• **WHAT IS NEEDED**: Resume the excerpt on timed tracks for media resources, picking up after its final sentence about scripts adding "virtual" timed tracks.

Each timed track has a kind which is one of:
- for visual display (subtitles, captions, translations), enabled based on user preferences, shows in video playback area
- for audio playback (text audio descriptions), enabled based on user preferences, renders as audio
- for navigation (chapter titles), enabled by default, shows in UA UI
- for off-video display (lyrics), disabled by default in this version, not shown by UA
- for metadata (slide timings, annotation data for app-rendered annotations), enabled by default, not shown by UA
Tracks that are for visual display or audio playback have additionally a user-facing label and a language.
Tracks that are for visual display have an additional boolean indicating if they include sound effects and speaker identification (intended for the deaf, hard of hearing, or people with sound muted) or not (i.e. translations intended for people with audio enabled but who cannot understand the language, or karaoke lyrics).
Each timed track associated with a media resource, like the media resource itself, can have multiple sources.
Each source for a timed track has:
- URL
- type (if there are multiple sources)
- media
The media resource can also imply certain timed tracks based on data in the media resource.
The script can also add "virtual" timed tracks dynamically.

• **Saved data entries**:

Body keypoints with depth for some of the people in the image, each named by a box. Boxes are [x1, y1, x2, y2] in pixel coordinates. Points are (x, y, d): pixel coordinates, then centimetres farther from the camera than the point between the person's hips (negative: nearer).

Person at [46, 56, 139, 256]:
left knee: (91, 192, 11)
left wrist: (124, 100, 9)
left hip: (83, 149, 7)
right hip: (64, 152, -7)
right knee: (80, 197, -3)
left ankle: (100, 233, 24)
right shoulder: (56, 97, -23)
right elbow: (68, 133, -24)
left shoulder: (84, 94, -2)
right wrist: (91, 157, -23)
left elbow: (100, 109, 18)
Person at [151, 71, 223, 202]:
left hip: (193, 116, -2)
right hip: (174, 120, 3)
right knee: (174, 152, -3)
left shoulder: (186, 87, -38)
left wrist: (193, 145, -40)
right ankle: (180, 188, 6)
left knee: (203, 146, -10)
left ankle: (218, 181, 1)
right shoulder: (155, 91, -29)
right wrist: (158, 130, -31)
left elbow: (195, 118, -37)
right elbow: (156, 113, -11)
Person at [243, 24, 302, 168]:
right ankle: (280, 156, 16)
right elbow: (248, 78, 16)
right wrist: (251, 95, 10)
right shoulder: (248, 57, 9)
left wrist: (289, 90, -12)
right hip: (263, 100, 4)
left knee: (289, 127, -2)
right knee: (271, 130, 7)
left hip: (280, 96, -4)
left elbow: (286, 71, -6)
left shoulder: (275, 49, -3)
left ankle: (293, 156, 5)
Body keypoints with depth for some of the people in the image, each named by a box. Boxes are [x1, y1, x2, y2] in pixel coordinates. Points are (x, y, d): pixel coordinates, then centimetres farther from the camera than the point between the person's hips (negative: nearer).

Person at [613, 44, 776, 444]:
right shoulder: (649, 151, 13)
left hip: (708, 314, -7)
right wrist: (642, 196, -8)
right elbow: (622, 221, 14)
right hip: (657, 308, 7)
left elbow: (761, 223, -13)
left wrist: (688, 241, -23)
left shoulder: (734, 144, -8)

...

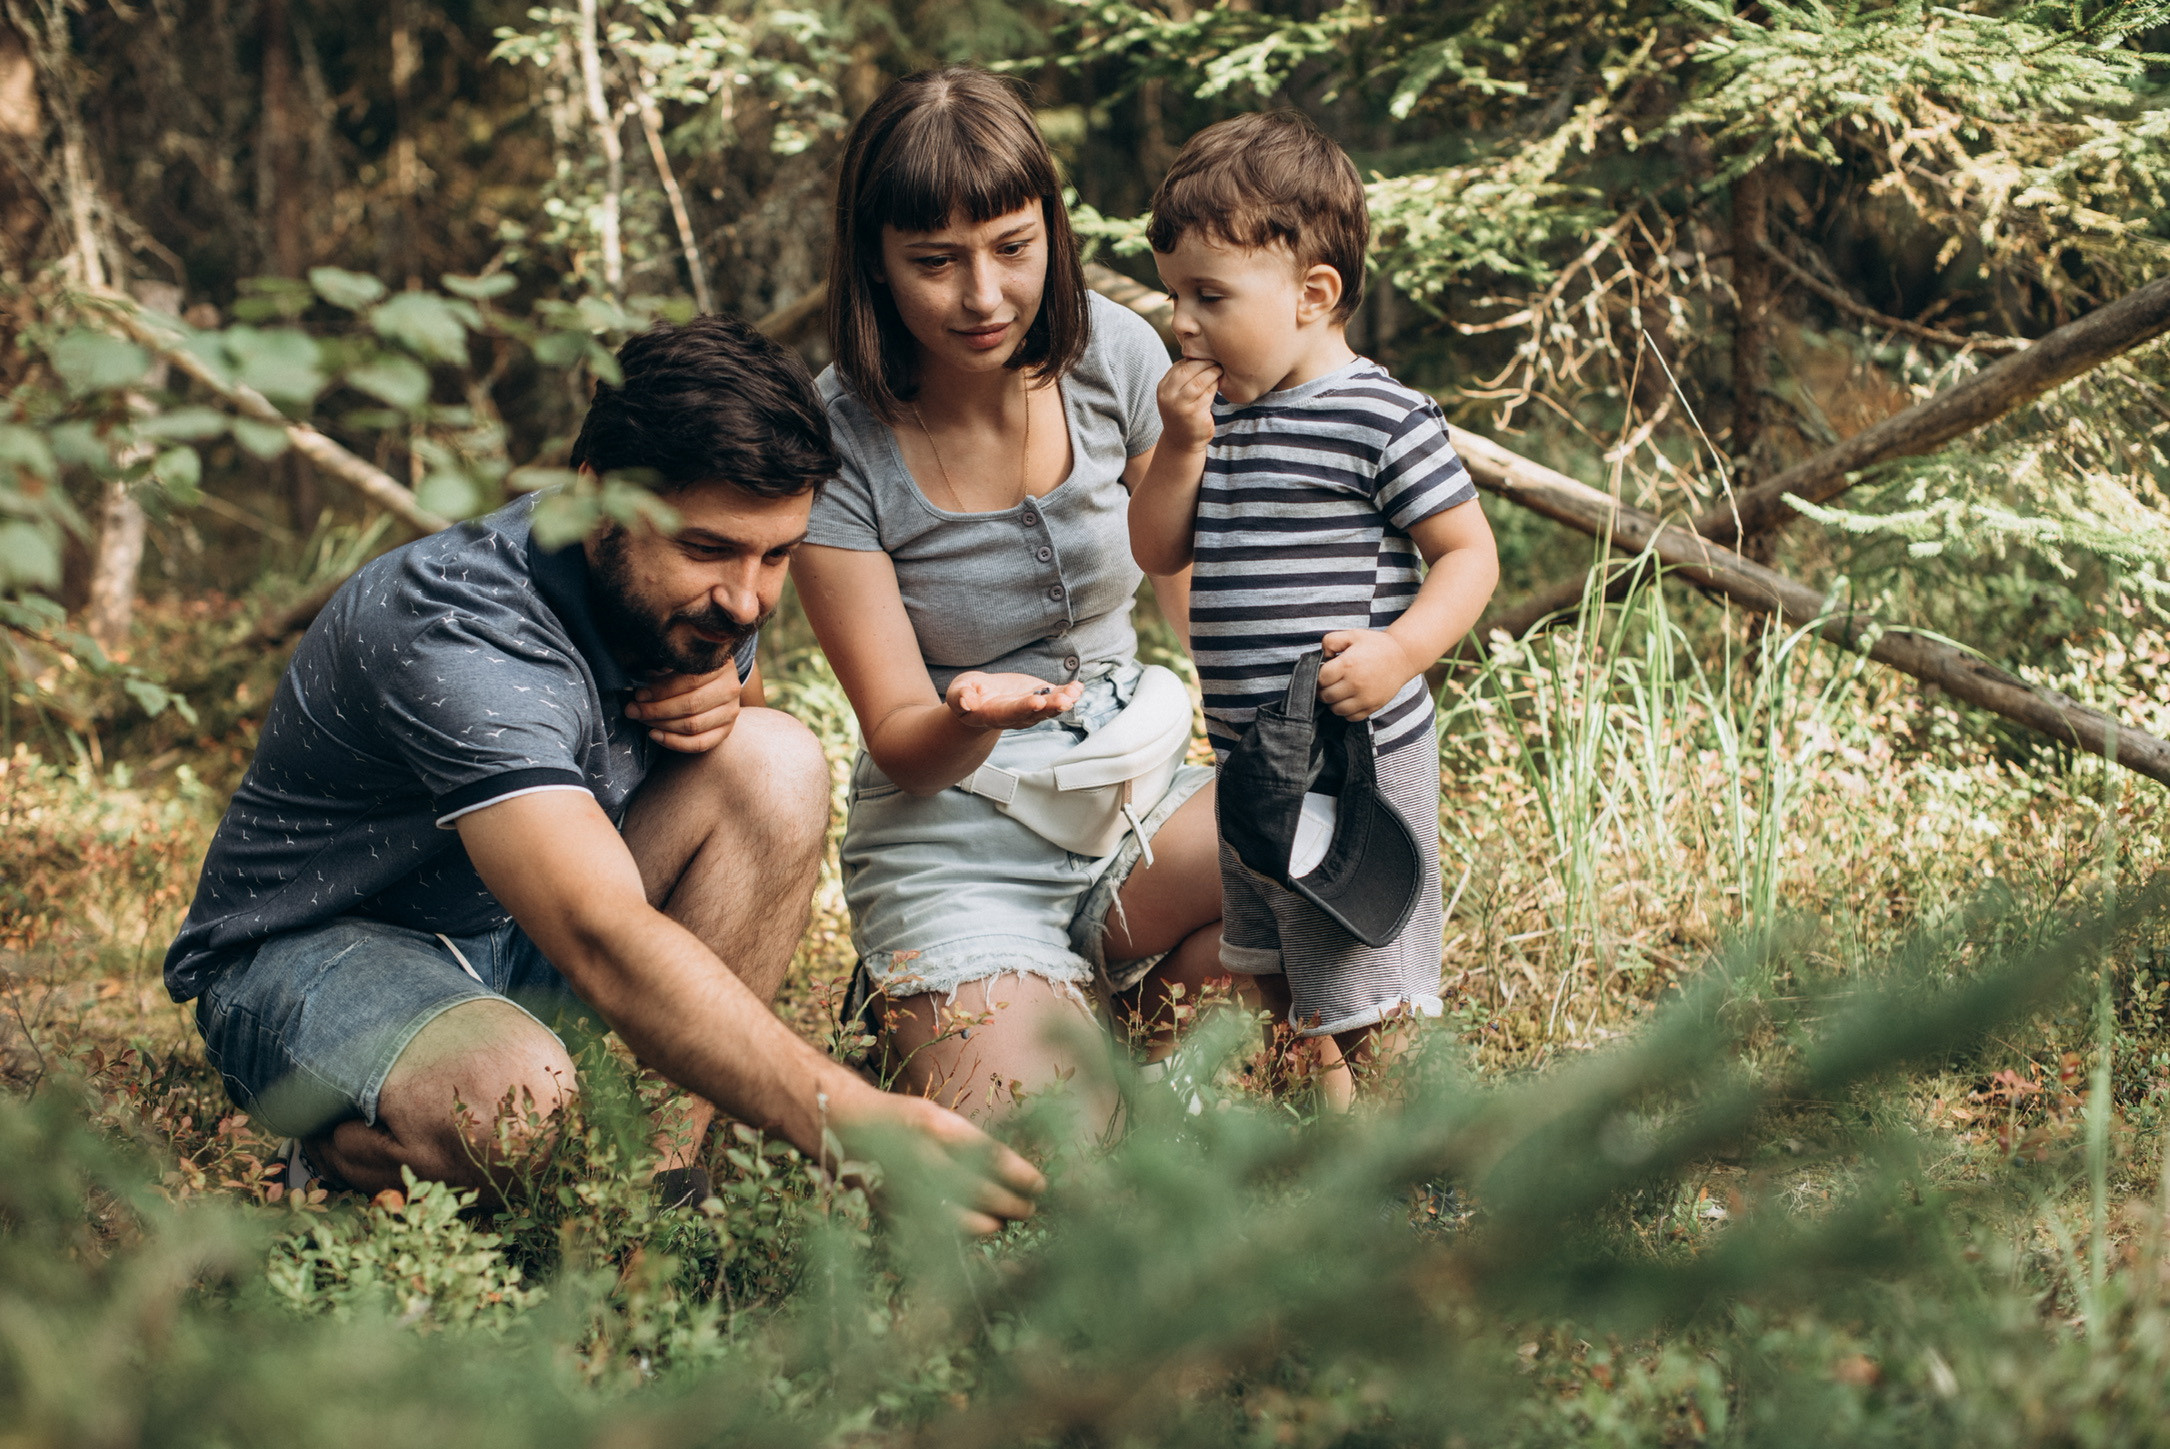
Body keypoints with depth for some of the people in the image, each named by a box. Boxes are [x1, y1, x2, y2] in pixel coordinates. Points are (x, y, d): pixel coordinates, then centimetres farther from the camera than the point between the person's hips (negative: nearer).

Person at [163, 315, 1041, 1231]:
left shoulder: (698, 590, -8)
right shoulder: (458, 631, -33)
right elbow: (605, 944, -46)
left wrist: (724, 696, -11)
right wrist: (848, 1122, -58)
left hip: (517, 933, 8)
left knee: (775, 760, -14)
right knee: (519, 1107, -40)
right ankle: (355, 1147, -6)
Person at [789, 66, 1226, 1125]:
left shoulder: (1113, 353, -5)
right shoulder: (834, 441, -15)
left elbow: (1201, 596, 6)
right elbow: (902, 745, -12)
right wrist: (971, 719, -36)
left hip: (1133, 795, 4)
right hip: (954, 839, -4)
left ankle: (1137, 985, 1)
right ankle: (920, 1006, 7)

---

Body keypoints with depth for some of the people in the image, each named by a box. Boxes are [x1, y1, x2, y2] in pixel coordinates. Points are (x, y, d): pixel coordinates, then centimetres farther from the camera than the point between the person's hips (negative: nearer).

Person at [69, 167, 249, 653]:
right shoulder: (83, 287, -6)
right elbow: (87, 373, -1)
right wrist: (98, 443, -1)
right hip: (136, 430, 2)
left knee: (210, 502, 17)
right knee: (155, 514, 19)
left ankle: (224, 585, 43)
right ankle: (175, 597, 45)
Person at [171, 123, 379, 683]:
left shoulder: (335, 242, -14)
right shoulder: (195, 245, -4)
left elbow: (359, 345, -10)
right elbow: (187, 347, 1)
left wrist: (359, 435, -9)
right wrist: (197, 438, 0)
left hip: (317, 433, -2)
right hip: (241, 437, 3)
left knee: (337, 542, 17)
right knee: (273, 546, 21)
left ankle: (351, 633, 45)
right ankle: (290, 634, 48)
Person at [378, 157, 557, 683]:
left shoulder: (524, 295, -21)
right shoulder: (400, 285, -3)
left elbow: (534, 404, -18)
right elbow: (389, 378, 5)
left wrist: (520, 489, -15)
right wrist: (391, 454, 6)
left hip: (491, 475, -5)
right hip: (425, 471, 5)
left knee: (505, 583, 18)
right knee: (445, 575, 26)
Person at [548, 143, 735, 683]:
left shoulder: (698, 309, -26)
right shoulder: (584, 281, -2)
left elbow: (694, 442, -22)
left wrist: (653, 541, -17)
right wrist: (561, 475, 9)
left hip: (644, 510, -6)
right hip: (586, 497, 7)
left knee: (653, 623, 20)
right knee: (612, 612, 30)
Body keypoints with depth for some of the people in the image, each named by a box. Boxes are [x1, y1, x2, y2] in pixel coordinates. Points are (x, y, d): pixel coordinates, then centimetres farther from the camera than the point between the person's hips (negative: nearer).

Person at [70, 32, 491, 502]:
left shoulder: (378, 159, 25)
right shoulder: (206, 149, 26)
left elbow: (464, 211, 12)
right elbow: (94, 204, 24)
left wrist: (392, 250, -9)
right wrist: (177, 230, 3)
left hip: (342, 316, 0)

• **TASK RESULT**:
Markup
<track src="" enabled="true" kind="" label="" lang=""></track>
<track enabled="true" kind="" label="" lang="">
<source src="" type="" media=""> ...
</track>
enabled="" is true or false.
Values for kind="":
- subtitles (includes karaoke) - default
- captions
- description (text audio descriptions)
- chapters
- lyrics
- metadata
Questions:
- Should we use lang="", hreflang="", srclang=""?
- Is there a better solution to enabled=false for disabling tracks by default? Do we ever need to disable a track that might be enabled by default?
Format for visual titles
...
...
DOM API
...
Other minor things
We need to make sure that media playback is paused until all enabled timed tracks are locally available.
Open issues
How do we handle sign-language tracks?
Do we handle multiple alternate audio tracks from this or is that restricted to in-band data? (in the media resource)
Do we need to handle live transcription and streaming titles in external files? If so, how?